Despite these risks, the benefits of AI in legal research are undeniable. AI tools can process vast amounts of data at unprecedented speeds, reducing the time and cost associated with manual research. For instance, platforms like ROSS Intelligence have been praised for enabling small law firms to compete with larger counterparts by providing access to sophisticated research capabilities (Ashley, 2017). Additionally, AI can assist in identifying patterns or correlations in case law that might escape human notice, potentially leading to innovative legal arguments.

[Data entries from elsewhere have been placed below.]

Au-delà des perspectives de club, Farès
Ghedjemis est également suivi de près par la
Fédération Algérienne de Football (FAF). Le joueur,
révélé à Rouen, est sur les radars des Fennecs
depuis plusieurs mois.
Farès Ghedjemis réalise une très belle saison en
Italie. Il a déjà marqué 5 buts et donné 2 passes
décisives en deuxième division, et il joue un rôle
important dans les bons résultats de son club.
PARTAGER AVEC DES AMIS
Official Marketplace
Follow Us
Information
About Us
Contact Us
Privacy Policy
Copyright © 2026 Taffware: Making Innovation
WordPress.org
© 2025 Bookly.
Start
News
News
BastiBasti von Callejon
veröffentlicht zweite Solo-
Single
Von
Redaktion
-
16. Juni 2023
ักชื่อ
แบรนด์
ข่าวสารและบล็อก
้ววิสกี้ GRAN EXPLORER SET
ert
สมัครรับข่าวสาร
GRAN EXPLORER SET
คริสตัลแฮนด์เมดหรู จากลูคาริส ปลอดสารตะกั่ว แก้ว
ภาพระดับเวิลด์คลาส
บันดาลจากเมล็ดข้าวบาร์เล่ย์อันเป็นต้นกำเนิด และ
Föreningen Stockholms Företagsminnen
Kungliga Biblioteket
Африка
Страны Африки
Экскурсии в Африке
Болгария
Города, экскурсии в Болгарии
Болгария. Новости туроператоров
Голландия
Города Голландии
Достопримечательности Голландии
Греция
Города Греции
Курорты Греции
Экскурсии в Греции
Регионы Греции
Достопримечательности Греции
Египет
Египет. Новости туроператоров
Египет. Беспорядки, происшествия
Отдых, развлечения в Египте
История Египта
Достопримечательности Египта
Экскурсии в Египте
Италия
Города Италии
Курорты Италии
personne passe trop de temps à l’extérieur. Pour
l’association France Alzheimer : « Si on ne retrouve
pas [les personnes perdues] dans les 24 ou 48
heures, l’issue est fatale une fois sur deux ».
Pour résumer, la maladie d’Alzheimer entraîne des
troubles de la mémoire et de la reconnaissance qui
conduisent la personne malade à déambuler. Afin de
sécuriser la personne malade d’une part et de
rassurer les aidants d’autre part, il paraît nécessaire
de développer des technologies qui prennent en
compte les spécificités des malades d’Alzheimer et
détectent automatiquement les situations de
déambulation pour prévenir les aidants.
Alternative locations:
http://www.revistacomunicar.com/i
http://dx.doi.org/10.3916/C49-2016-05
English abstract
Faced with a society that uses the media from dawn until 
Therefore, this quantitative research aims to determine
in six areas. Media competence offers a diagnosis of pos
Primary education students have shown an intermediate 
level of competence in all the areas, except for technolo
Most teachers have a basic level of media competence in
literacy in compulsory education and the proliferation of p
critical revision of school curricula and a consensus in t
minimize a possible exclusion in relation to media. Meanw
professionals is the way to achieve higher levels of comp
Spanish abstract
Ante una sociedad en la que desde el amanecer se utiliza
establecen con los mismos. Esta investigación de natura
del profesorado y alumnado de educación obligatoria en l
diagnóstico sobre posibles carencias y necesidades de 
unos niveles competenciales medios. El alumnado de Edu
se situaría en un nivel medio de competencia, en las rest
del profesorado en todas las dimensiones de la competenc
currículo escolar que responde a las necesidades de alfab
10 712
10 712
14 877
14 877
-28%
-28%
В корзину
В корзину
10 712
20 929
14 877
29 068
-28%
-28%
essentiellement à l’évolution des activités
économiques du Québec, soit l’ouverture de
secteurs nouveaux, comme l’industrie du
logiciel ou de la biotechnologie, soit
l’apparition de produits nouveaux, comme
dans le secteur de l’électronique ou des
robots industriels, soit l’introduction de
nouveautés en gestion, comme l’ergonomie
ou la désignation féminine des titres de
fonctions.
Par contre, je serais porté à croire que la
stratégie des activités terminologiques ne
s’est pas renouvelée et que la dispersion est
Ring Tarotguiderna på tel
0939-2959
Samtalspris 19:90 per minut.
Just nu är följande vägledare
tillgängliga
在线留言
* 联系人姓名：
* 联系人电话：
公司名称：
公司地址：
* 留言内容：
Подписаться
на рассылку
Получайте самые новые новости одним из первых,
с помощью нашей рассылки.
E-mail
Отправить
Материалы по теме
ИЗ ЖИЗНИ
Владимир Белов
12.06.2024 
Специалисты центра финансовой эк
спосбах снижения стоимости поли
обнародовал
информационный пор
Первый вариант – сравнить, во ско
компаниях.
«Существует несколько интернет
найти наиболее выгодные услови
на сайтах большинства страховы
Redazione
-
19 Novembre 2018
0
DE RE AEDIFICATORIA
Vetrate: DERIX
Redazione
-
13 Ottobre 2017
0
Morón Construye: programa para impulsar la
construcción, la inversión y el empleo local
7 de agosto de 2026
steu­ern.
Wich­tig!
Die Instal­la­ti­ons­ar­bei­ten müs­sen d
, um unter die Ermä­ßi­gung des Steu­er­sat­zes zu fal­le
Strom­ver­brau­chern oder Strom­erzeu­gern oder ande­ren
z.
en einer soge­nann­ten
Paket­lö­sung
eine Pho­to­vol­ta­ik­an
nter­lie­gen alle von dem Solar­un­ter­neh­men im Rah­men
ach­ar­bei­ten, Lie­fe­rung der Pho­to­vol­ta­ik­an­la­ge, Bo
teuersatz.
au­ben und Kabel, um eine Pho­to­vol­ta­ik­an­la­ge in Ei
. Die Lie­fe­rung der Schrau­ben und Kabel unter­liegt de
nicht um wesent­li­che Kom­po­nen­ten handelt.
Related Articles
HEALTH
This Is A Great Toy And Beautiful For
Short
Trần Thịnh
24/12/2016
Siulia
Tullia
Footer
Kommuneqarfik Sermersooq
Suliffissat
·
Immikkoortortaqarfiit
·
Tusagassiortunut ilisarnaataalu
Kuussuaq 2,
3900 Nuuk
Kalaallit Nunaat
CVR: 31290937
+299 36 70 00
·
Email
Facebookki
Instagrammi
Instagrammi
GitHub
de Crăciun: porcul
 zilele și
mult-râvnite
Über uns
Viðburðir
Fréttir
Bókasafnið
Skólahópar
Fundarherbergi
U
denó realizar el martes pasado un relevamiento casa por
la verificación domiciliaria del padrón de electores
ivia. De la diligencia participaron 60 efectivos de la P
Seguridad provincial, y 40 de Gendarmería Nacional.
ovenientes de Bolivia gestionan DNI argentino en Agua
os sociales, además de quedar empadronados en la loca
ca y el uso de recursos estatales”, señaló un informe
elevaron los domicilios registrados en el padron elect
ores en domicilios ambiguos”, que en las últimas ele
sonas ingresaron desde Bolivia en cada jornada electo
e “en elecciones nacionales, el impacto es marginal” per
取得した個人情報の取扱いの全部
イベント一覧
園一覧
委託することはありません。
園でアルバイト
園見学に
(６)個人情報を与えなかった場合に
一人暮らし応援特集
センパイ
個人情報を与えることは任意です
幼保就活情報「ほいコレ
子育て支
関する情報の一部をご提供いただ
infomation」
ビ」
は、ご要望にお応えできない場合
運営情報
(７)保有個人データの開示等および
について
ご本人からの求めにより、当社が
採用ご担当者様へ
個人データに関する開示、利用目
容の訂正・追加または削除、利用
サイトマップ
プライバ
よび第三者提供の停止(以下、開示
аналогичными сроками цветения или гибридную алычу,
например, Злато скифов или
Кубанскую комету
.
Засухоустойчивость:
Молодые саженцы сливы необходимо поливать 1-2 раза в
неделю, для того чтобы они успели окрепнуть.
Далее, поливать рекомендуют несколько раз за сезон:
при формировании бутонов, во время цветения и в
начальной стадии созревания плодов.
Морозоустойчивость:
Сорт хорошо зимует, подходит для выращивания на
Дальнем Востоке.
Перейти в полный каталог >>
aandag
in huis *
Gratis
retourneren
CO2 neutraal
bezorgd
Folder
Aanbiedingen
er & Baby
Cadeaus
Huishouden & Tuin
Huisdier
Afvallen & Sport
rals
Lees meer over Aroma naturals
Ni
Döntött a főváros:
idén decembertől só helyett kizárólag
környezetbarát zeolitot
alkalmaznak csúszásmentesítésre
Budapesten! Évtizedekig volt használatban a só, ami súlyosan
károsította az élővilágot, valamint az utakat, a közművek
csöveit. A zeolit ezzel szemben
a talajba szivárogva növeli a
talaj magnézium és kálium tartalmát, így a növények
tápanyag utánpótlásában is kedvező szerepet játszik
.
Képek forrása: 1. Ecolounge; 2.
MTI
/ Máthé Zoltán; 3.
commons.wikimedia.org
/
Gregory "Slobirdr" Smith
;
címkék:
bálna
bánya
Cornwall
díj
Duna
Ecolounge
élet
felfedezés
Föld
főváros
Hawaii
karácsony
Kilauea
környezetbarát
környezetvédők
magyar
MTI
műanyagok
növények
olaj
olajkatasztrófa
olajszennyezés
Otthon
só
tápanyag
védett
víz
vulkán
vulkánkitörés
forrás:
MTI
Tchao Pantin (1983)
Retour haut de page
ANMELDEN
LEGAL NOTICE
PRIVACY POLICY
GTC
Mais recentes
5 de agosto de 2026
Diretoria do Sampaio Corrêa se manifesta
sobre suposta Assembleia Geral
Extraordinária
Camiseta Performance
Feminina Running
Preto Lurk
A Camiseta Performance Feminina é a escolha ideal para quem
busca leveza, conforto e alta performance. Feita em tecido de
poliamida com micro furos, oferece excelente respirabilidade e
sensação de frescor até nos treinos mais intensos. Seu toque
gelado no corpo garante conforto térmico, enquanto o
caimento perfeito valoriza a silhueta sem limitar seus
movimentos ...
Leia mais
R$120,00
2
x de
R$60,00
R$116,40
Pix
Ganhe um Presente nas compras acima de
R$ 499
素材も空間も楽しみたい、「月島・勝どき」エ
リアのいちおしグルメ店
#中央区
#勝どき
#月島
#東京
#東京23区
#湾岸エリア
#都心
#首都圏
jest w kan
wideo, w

However, the risks—particularly those related to accuracy, bias, and ethical responsibility—suggest that unchecked reliance on AI could compromise the integrity of legal research. Arguably, these risks do not outweigh the benefits in every context; for routine, low-stakes tasks, AI can be a valuable tool. Yet, in complex or sensitive cases, the potential for error or bias necessitates cautious use and rigorous oversight. Striking a balance between leveraging AI’s advantages and mitigating its dangers is thus essential for its sustainable integration into legal practice.
Conclusion
In conclusion, the risks associated with using AI in legal research, as acknowledged in R (on the application of Ayinde) v Haringey LBC [2025] EWHC 1383 (Admin) [6], are multifaceted and significant. Issues of accuracy, bias, ethical responsibility, and over-reliance highlight the challenges of integrating AI into a field where precision and fairness are paramount. While specific examples discussed in academic settings underscore the real-world implications of these risks, the benefits of AI—, such as efficiency and enhanced data analysis, cannot be dismissed. Ultimately, whether these risks outweigh the benefits depends on context and implementation. For AI to be a net positive in legal research, robust safeguards, transparency, and continuous professional training are essential. Only through such measures can the legal profession harness AI’s potential while preserving the principles of justice and accountability.
References
- Ashley, K.D. (2017) Artificial Intelligence and Legal Analytics: New Tools for Law Practice in the Digital Age. Cambridge University Press.
- Oswald, M. (2018) Algorithm-assisted decision-making in the public sector: Framing the issues using administrative law rules governing discretionary power. Philosophical Transactions of the Royal Society A: Mathematical, Physical and Engineering Sciences, 376(2128), 20170359.
- R (on the application of Ayinde) v Haringey LBC [2025] EWHC 1383 (Admin).